When she read the script for “Holland,” Nicole Kidman must have seen a little of “To Die For,” the dark comedy that was her big break, the movie that set her up for Hollywood fame, Oscars and all that went with that.
There’s a frustrated woman stuck in small town “provincial” life who glimpses a way out of that trap via a younger man, and dark twists that suggest what people will do to achieve their short term aims.
Her character Nancy Vandergroot may be a lot less mercenary and a tad more “Stepford Wives” in her kitschy life in a “Groundhog Day” city that’s all about its corny Olde Country roots. The similarites are obvious and give this film’s abrupt shifts in tone and stakes some justification, even if director Mimi Cave (“Fresh”) and screenwriter Andrew Sodroski (TV’s “Manhunt”) are anything but subtle in trying to pull those off.
Nancy is a high school “Life Management” (Home Ec) teacher, mother of a spoiled, just-turned-13 son, wife of a popular optometrist (Matthew Macfadyen) and one of those cornerstones who make life and the mundane priorities of it work in her small city.
She’s all about the tulips, the local windmill tourist attraction, the native Dutch costumes and the festivals celebrating the Netherlanders who settled the Holland, Michigan, back in the day.
But Nancy married into all this — the Dutch maid costume with wooden shoes that comes out periodically, speaking Dutch with husband Fred at the dinner table, the Dutch reserve and Dutch “community,” the feeling that “I get to wake up in the best place on Earth,” she narrates.
And even if she realizes that “Fred rescued me” from whatever life she was leading before, even if she accepts how her husband teaches their son (Jude Hill) about “dealing” with women supposedly behind her back — Obsessive? Highly strung? “This is how women are.” — Nancy knows there’s got to be more to life than community pancake breakfasts and knowing the best place to get bitterballen in Holland, Michigan.
Her one confidante at school is the “new” shop teacher, Dave (Gale Garcia Bernal). But their friendship takes a turn when Nancy turns her hyper-focused attention on the latest “little mystery” she’s determined to “investigate.”
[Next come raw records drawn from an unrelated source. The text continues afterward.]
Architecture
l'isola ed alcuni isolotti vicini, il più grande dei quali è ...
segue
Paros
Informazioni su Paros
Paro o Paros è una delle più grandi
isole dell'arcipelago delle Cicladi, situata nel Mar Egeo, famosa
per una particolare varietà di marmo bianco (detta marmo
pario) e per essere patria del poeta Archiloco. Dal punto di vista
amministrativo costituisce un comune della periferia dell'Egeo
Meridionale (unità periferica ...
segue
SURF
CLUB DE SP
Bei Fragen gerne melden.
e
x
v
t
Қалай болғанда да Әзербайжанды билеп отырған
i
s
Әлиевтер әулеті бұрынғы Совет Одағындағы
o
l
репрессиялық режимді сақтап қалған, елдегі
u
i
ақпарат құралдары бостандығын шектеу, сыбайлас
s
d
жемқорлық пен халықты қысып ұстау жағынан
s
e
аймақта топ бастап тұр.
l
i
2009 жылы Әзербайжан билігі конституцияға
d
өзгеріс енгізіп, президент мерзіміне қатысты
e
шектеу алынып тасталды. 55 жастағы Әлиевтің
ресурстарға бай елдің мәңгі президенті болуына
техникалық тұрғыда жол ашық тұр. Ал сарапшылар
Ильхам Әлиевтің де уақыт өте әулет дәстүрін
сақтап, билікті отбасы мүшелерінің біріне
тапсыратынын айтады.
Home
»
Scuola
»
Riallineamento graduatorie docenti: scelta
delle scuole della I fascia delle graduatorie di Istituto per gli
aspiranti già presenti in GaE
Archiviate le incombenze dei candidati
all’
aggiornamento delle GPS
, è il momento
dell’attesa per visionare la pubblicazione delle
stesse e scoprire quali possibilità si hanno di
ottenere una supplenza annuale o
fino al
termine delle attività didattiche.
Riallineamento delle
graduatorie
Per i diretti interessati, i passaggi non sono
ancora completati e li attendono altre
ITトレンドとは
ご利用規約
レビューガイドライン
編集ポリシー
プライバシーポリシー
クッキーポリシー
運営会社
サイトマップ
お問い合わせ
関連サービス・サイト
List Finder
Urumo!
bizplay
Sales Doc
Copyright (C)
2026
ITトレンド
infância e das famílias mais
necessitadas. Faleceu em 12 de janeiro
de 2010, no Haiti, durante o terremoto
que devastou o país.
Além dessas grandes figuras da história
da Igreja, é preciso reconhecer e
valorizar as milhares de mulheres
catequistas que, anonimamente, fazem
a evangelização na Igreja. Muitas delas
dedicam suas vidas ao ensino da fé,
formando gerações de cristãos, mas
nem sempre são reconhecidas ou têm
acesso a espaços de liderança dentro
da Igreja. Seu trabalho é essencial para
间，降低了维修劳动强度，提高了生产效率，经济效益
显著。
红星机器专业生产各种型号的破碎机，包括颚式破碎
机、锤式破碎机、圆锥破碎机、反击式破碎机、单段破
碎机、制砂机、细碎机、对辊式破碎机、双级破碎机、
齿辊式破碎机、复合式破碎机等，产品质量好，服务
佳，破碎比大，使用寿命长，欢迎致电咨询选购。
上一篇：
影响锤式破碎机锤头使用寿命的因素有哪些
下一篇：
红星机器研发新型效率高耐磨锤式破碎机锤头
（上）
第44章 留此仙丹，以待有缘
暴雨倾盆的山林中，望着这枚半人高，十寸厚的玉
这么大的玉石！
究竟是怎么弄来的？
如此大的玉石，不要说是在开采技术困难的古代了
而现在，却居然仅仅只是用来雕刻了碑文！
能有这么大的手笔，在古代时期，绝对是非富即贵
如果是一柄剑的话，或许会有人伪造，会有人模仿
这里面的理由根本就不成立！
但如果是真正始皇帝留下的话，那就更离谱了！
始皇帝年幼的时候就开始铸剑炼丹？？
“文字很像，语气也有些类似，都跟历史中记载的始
Fred takes an awful lot of weekend “junkets” for an optometrist. Credit cards she’s never seen, that parking ticket crumpled in his pants pocket to a town she’s sure he never mentioned visiting, that secret stash of Polaroid film she finds hidden in the vast model railroad complex he and son Harry are building in a workshop out back suggest Harry’s up to something.
With the usually-guarded Dave as her accomplice, Nancy starts sniffing around.
“Sometimes in life, you’ve just gotta follow the clues, no matter where they take you.”
As the mystery deepens, the woman determined to uncover her husband’s affair starts having one of her own.
The script takes an abrupt turn from light and kitschy to something darker, even as it throws fresh tropes at the wall to see what sticks.
The movie is set in the year 2000 and tries to wring humor out of the dated cell phones and limited nature of the Internet. Dave is Latino, and gets a taste of small town bigotry from a (probable) child-beating single parent. Nancy’s connection to the community doesn’t seem to include “real” friends, just cozy acquaintances with kids the same age, and she accepts the more helpful than fulfilling nature of the relationships that provides.
The cartoonish “investigation” stunts are straight out of 2477 earlier thrillers, and don’t offer anything that’s new or suspenseful or funny.
Kidman is committed and on pointe, as always, as are Macfadyen and Bernal. But their world is myopic (no outside characters of interest) and the situations they find themselves in are trite right up to the moment they aren’t.
The stakes are abruptly raised. “Darkly funny” settles into simply “dark,” much to the picture’s third act detriment.
A parade, a smattering of Dutch food and Dutch phrasing, a little dance demonstration and a tour of the windmill is all the “local color” the writer and director reach for, none of it connected to any sort of insights into this sort of town and the culture it clings to and the situation Nancy and Dave find themselves stumbling into.
It’s watchable and maintains just enough interest to get us to the end. But “Holland” never rises above featherweight, an incomplete “Dutch Treat” that is nothing “To Die For.”
Rating: R, sexual situations, violence, profanity
Cast: Nicole Kidman, Matthew Macfadyen and Gael Garcia Bernal
Credits: Directed by Mimi Cave, scripted by
Andrew Sodroski. An MGM/Amazon Prime release.